Gigi m’a laissée toute seule à la librairie pour prendre quelques jours de congés avec je ne sais pas qui.
Moi qui pensais être la seule et unique personne qui comptait vraiment à ses yeux…
Du coup je déprime.
Quand je déprime je pense au fait qu’on va tous mourir.
Quand je pense à la mort, je cherche à lire un truc sur le sujet, histoire d’être encore plus triste et qu’on me plaigne.
Quand je cherche un livre sur la mort, je vais dans mon rayon favori de la librairie, le rayon-des-livres-sur-la-mort-qui-tue (c’est le rayon qui tue, pas la mort). (Enfin si, aussi).
Et vous savez quoi ? J’ai TOUT sur le sujet.
Je suis à deux doigts d’ouvrir une librairie jeunesse spécialisée sur la mort, mais je crains que ma clientèle n’adhère pas totalement à ma démarche.
« Ah ça… quand on cherche un titre sur les dinosaures avec toi on peut toujours courir, par contre les bouquins sur la mort c’est open bar ».
Vous voyez, ça c’est Gigi qui me parle dans ma tête.
Quand elle est loin de moi, elle est toujours un peu là.
Alors il y a Joris, c’est un lapin. Et il y a Oscar, c’est un chat.
Mais on s’en fout. C’est deux copains, c’est ça le plus important; il se sont donné rendez-vous au parc pour un petit pique-nique au soleil.
Joris a apporté des bonbons, et Oscar a pensé à prendre du café et même du sucre.
Quand on pioche un bonbon bleu dans le paquet ça fait penser au ciel.
Et quand on pense au ciel parfois ça fait penser à ce qui peut se passer là-haut, quand on est mort.
On peut y penser sans être triste d’ailleurs, juste en se posant des questions qui resteront sans réponses, ou alors seulement les réponses qu’on préfère.
«- Tu crois que nous aussi, on ira au ciel ?
– Si tu y vas j’y vais aussi, ça c’est sûr !
– Alors, peut-être qu’on se rencontrera.»
Penser à tout ça, c’est penser à des choses qui donnent un peu le vertige et qui fichent un peu la trouille tellement elles nous dépassent.
Mais quand on est avec son meilleur copain, on trouve toujours moyen de se rassurer : même si on ne se reconnaît pas là-haut dans le ciel parce qu’on est mort et qu’on a tout oublié, c’est à peu près sûr qu’on redeviendra amis et qu’on mangera encore des réglisses en buvant du café.
Je pense à La découverte de Petit Bond de Max Velthuijs, album que j’adore, mais aussi à Nos petits enterrements de Ulf Nilsson ou encore au travail si singulier de Ian Stole.

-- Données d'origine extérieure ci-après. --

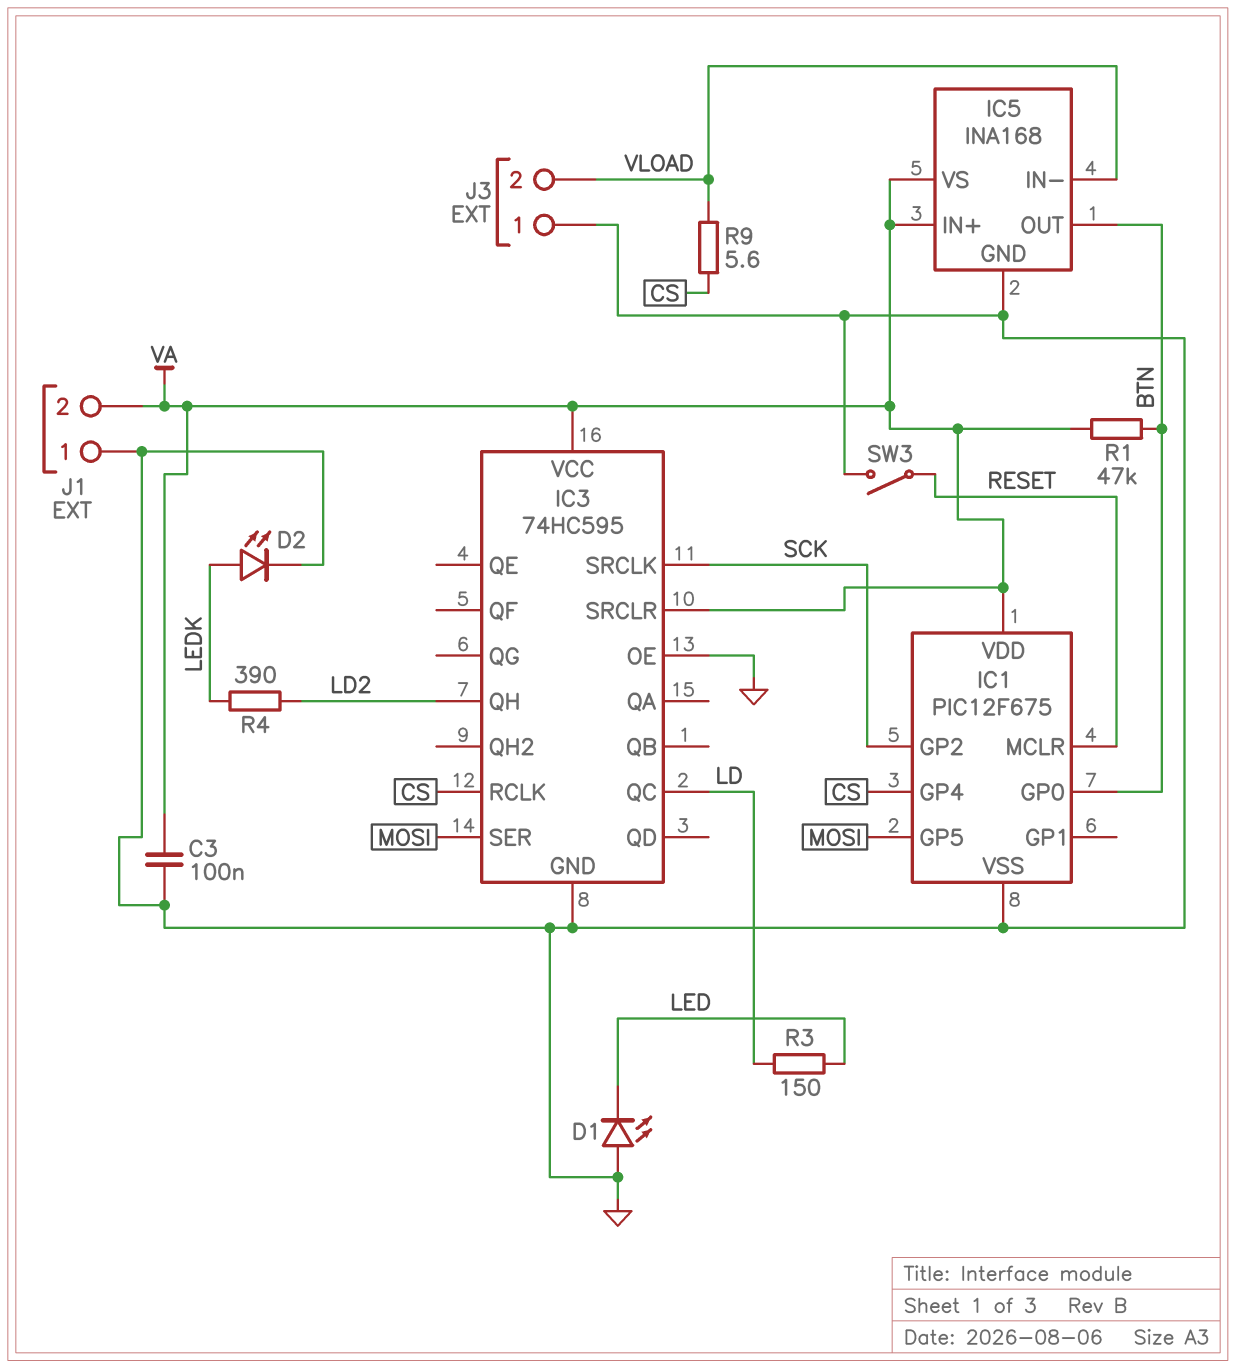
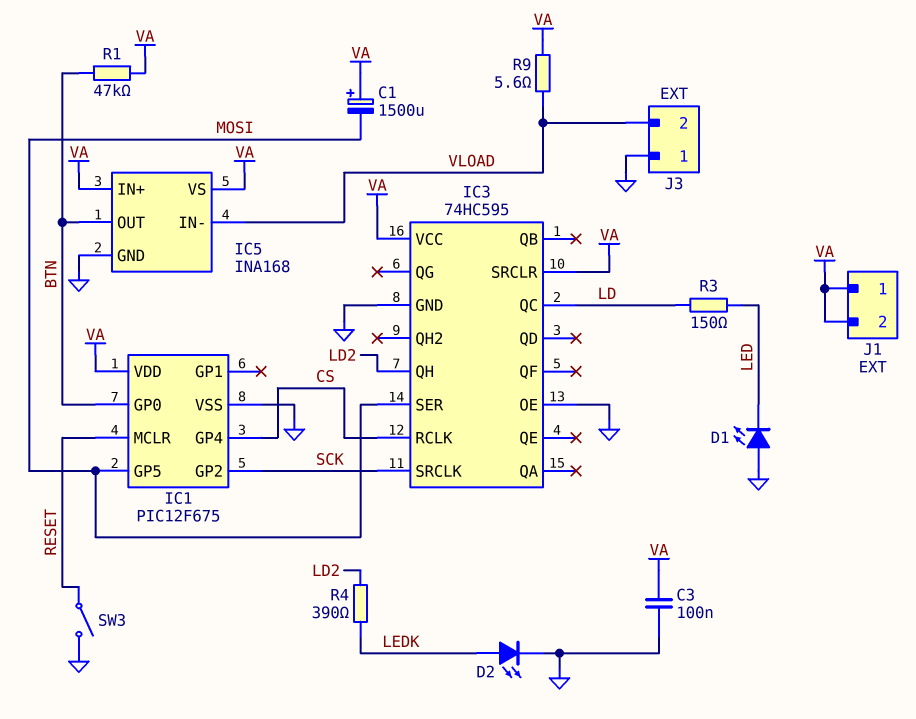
C1: none -> 1500uF (plus VA, minus MOSI)
J1 pin 1: GND -> VA
R9: 5.6 (CS, VLOAD) -> 5.6 (VA, VLOAD)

J’y vois un trait commun, un ton tout à fait particulier, sans doute moins cérébral et plus dans l’immédiateté et la sensation.
Voilà, c’était ma minute psy.
On apprécie en outre dans cet album la finesse des illustrations au trait, un peu minimalistes, qui se conjuguent parfaitement à la délicatesse du texte, toujours à hauteur d’enfant.
Une petite parenthèse poétique et pourquoi pas une porte d’entrée vers la philosophie.
Je précise qu’il s’agit ici d’une réédition de 2004, mais que cet album avait alors échappé à ma sagacité. Eh oui ça arrive, même aux meilleurs.